• DATASET RECORDS
'''
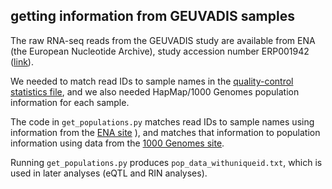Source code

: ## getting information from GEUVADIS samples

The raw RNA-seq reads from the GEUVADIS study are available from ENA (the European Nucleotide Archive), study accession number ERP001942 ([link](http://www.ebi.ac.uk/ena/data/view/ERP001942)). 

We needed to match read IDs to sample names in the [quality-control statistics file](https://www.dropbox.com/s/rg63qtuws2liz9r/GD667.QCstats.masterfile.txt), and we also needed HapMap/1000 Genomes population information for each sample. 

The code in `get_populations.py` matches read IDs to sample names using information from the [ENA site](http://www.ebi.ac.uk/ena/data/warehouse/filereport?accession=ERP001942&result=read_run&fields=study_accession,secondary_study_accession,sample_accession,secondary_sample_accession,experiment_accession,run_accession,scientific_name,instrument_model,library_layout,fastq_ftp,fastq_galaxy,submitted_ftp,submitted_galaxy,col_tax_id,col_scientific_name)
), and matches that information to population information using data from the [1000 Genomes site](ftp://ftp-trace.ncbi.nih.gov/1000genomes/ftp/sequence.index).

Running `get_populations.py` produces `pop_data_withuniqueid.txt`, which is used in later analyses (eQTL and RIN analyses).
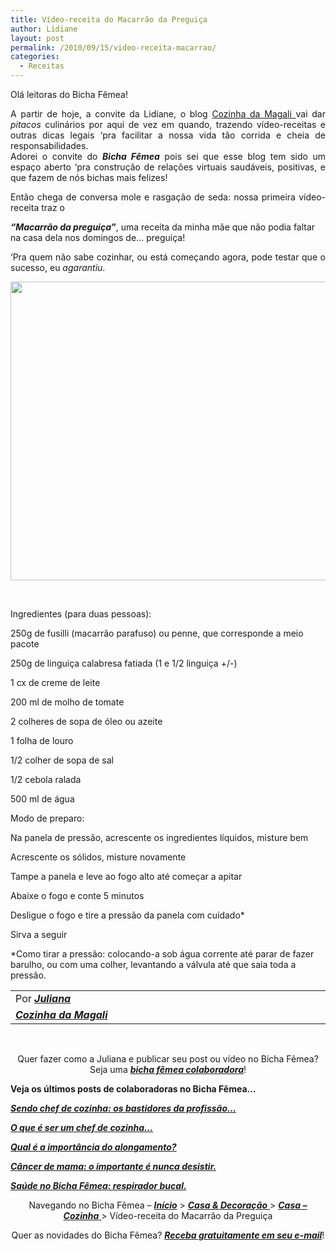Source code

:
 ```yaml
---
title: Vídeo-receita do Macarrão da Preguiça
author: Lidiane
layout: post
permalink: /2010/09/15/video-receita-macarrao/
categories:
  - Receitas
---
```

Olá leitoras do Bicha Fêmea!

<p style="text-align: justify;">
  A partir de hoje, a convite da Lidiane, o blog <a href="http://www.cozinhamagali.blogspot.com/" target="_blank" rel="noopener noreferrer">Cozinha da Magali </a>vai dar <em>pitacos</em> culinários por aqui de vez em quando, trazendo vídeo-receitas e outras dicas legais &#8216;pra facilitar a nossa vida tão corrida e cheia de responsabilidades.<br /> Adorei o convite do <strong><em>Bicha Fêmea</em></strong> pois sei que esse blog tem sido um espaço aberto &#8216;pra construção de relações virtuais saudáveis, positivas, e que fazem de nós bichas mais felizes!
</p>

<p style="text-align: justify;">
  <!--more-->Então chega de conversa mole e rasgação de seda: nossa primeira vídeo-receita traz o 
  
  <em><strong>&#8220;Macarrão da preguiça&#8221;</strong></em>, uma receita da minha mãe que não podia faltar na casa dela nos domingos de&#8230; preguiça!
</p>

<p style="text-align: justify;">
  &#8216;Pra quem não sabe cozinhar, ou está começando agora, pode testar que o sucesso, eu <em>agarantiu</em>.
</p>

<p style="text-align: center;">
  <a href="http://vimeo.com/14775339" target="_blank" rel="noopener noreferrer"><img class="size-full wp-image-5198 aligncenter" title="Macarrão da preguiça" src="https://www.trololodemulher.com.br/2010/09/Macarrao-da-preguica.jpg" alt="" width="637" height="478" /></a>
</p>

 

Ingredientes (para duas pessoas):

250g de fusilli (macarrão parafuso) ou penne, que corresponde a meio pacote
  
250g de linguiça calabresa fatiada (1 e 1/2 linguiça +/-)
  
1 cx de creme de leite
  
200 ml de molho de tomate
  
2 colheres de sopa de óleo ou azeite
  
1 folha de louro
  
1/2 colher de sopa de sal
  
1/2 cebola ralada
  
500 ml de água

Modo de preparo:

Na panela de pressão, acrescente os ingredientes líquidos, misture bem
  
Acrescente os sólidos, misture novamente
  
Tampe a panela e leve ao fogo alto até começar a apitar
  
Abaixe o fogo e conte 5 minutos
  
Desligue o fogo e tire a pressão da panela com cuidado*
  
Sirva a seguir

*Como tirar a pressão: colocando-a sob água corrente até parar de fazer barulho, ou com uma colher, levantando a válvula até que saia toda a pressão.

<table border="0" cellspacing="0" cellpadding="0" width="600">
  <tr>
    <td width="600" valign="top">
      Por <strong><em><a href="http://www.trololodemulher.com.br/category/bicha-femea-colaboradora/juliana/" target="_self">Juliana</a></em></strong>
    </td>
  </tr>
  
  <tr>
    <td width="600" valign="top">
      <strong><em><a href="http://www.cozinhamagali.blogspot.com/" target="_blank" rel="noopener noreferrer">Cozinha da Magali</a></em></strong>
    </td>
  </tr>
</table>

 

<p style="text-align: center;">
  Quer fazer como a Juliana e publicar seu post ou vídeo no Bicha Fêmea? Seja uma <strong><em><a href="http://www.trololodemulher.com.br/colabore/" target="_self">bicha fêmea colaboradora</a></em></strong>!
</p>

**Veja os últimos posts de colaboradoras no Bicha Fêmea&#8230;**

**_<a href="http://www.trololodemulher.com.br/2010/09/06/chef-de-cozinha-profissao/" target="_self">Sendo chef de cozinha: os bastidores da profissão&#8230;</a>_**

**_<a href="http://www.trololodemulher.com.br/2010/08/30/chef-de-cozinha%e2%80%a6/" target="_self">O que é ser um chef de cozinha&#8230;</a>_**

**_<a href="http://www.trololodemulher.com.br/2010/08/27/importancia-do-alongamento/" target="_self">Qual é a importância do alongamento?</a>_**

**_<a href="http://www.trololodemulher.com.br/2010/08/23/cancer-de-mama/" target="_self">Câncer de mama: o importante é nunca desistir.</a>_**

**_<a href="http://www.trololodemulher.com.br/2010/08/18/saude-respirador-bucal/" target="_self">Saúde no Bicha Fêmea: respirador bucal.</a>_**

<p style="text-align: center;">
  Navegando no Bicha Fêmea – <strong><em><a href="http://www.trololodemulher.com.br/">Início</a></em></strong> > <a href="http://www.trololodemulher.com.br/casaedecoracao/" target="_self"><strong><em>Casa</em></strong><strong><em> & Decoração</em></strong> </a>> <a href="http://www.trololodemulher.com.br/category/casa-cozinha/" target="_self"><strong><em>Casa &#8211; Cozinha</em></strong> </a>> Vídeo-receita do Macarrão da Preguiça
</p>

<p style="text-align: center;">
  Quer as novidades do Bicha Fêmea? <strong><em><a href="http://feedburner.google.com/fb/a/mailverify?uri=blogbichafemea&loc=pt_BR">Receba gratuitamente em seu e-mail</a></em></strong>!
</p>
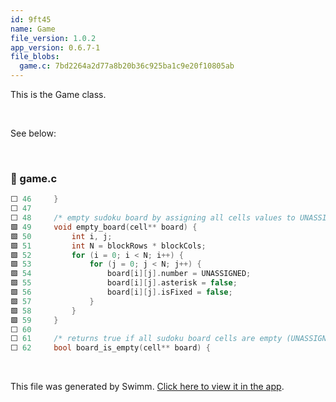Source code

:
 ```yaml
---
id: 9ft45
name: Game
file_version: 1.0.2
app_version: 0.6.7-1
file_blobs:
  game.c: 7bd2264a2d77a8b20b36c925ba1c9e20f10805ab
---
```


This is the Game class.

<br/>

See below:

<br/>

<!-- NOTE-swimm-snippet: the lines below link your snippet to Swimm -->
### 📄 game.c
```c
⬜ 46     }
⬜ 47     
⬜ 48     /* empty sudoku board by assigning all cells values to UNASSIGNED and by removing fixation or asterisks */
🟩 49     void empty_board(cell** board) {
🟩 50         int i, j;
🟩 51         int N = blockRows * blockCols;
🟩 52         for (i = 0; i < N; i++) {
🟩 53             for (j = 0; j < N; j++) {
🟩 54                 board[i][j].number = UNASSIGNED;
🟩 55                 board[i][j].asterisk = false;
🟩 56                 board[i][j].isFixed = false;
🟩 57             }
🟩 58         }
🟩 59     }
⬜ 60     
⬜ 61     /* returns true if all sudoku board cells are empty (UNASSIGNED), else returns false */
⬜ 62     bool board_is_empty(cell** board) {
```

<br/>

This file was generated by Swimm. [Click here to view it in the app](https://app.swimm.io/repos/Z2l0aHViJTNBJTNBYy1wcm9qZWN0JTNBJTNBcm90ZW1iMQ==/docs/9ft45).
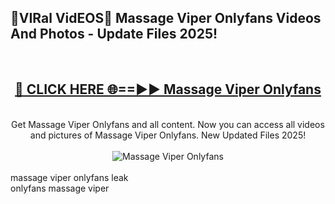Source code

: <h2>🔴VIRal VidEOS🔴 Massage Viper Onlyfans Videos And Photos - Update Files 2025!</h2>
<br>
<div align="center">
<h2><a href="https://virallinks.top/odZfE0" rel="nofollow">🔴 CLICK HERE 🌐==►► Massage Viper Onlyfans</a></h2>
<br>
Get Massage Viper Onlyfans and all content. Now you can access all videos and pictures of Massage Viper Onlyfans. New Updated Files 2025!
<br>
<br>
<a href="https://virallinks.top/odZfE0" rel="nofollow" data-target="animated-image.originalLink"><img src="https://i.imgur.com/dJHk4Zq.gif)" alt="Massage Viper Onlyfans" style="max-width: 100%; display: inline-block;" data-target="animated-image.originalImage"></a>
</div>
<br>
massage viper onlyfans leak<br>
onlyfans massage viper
'''
• EXERCISE AIM
Transcribe exactly, please, the lines between the start of the records above and the line holding "The raw RNA-seq", counting both of those lines and omitting pictures.

• WRITTEN ANSWER
Source code

: ## getting information from GEUVADIS samples

The raw RNA-seq reads from the GEUVADIS study are available from ENA (the European Nucleotide Archive), study accession number ERP001942 ([link](http://www.ebi.ac.uk/ena/data/view/ERP001942)). 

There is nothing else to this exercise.